As I recall, it was a tiny, private ceremony, only five of us present. Tweet and two of the Ruddock family had remained behind: one, to give the bride away, and the other to take charge of the food and booze. What turned out to be a Ruddock relation of sorts offered to marry us. He was the local honorary sheriff and as such had the authority to act as justice of the peace. He reeled off the service by heart, but it was not one I was familiar with. I could understand very little of it and was wondering to what denomination the j
ustice belonged when I noticed the scriptures he was holding were upside down. The man was clearly pickled. Tammy and I froze. Our eyes met—signalling an unspoken vow to give each other a cue when we thought it was the moment to respond. There was but one thing on our minds. Was this a ghastly omen? We didn’t dare look at each other for fear we might burst out laughing. Luckily the bizarre Brueghel-like ceremony was soon over, and we were alone in our turret chamber—a ravishing circular tower room with a spectacular view of Pikes Peak.
Sipping champagne before a roaring fire in the beauty of that room we said little, lost in the awesome realization that our Gordian knot was firmly tied and that Team Plummer was officially on the scoreboard. The deep stillness of the mountain night took pity on us and a shyness that was both awkward and tender overcame us in a way we had not known before.
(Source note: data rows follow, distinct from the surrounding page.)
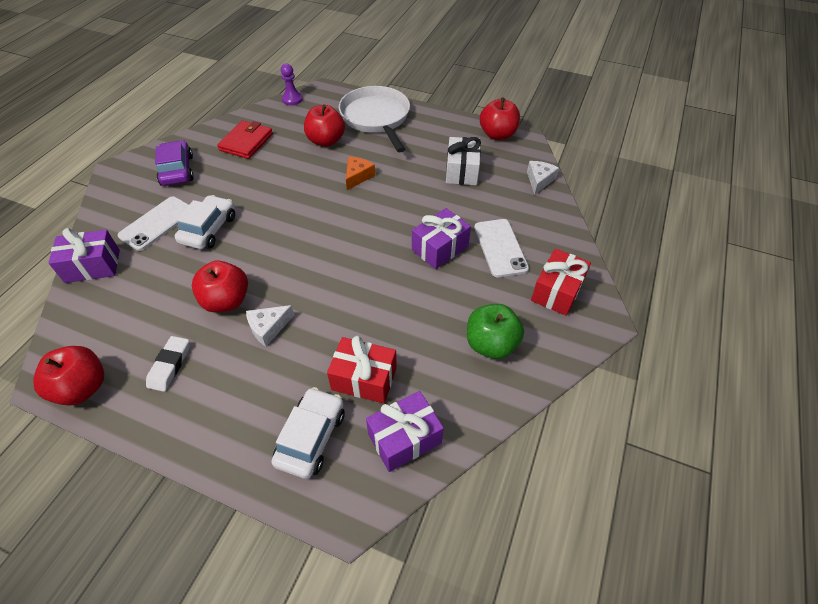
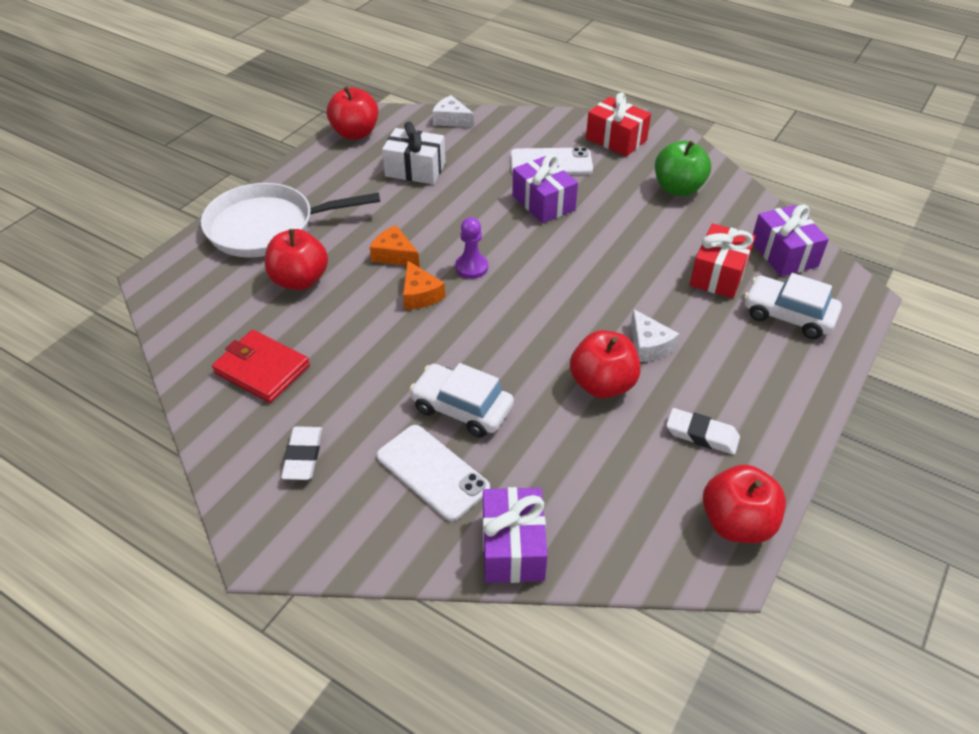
camera: 80 degrees left, 5 degrees down
purple car [155,140,194,186] -> white eraser [281,426,322,480]
purple pawn [281,64,303,105] -> purple pawn moved to [455,217,488,279]
none -> orange cheese [403,260,445,310]

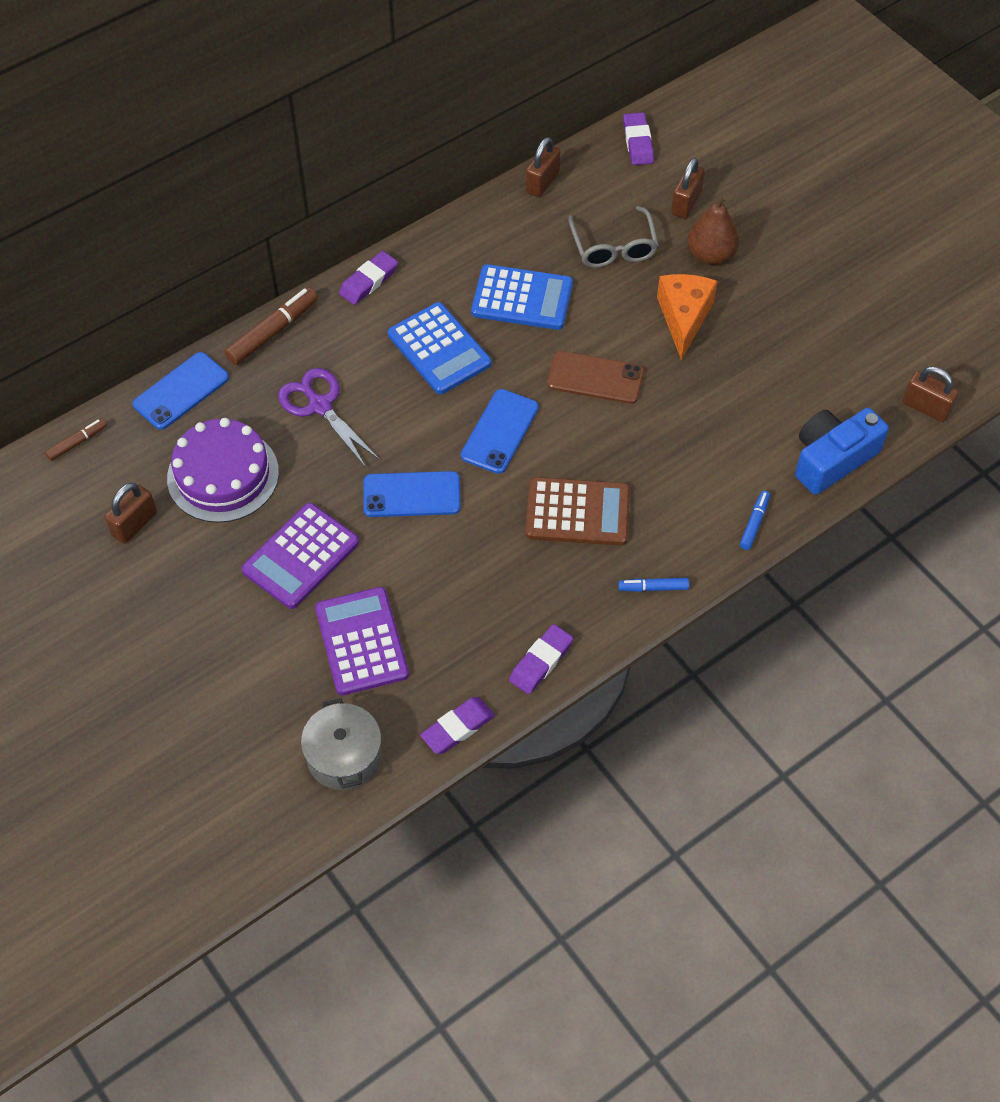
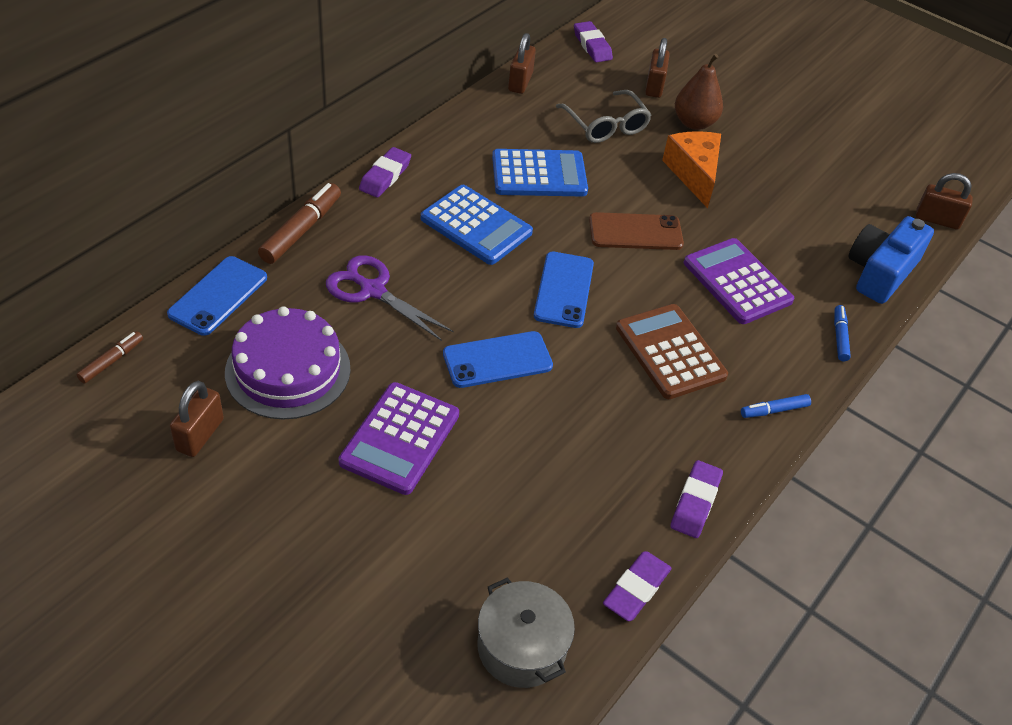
camera: 20 degrees left, 10 degrees down
purple calculator [315,587,409,695] -> purple calculator moved to [684,238,794,324]
brown calculator [526,477,630,546] -> brown calculator turned 105 degrees counterclockwise [616,304,728,399]

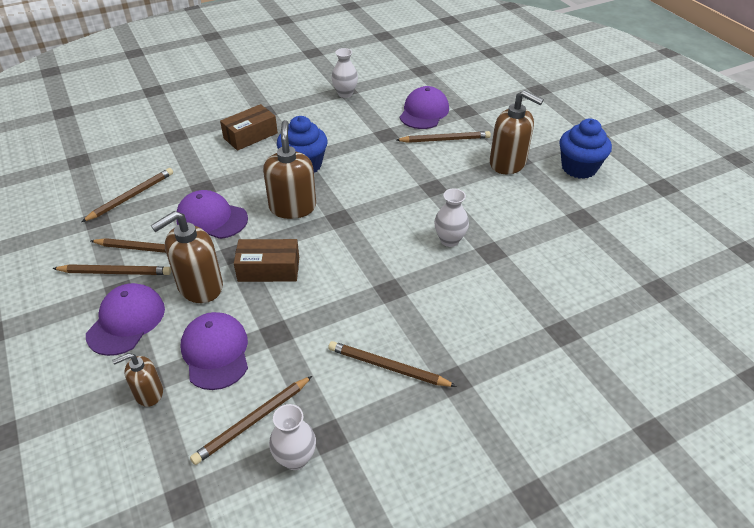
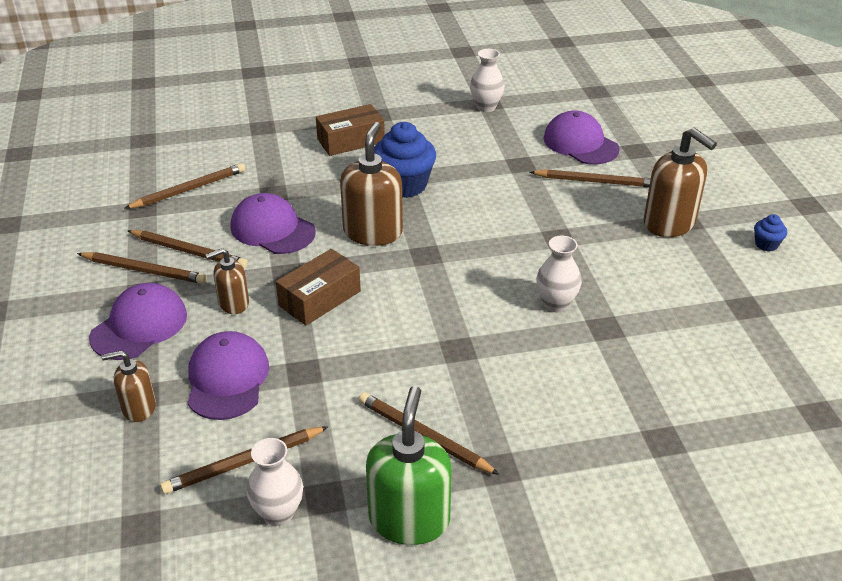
camera: 15 degrees right, 5 degrees down
brown soap dispenser [151,211,223,303] -> brown soap dispenser [206,248,249,314], size x0.57
brown box [234,239,299,282] -> brown box turned 60 degrees counterclockwise [276,249,361,326]
purple cap [400,86,449,129] -> purple cap turned 75 degrees counterclockwise [543,110,620,164]
blue cupcake [559,118,612,179] -> blue cupcake [754,214,787,251], size x0.47
none -> green soap dispenser [366,386,452,545]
A rising star and my first wife to boot
IN ACT 2, SCENE 3 of Henry V, the Hostess at the Boar’s Head Inn says of the dead Falstaff:
Nay, sure he’s not in Hell; he’s in Arthur’s bosom,
If ever man went to Arthur’s bosom.
Come season’s end our gallant company had crossed the pond and relinquished Arthur’s bosom for Arthur’s Seat. There could not be a more conspicuous spot for Arthur to show his seat. Permanently exposed, prominent by day, floodlit by night, it sits atop the famous cliff by the castle overlooking the lovely old town of Edinburgh for all its good burghers to gaze upon. Homage is paid at the famous festival’s conclusion with a spectacular and moving ceremony complete with son et lumière and bagpipes called a tattoo. I often wonder who it was that knew Arthur had a tattoo on his bum.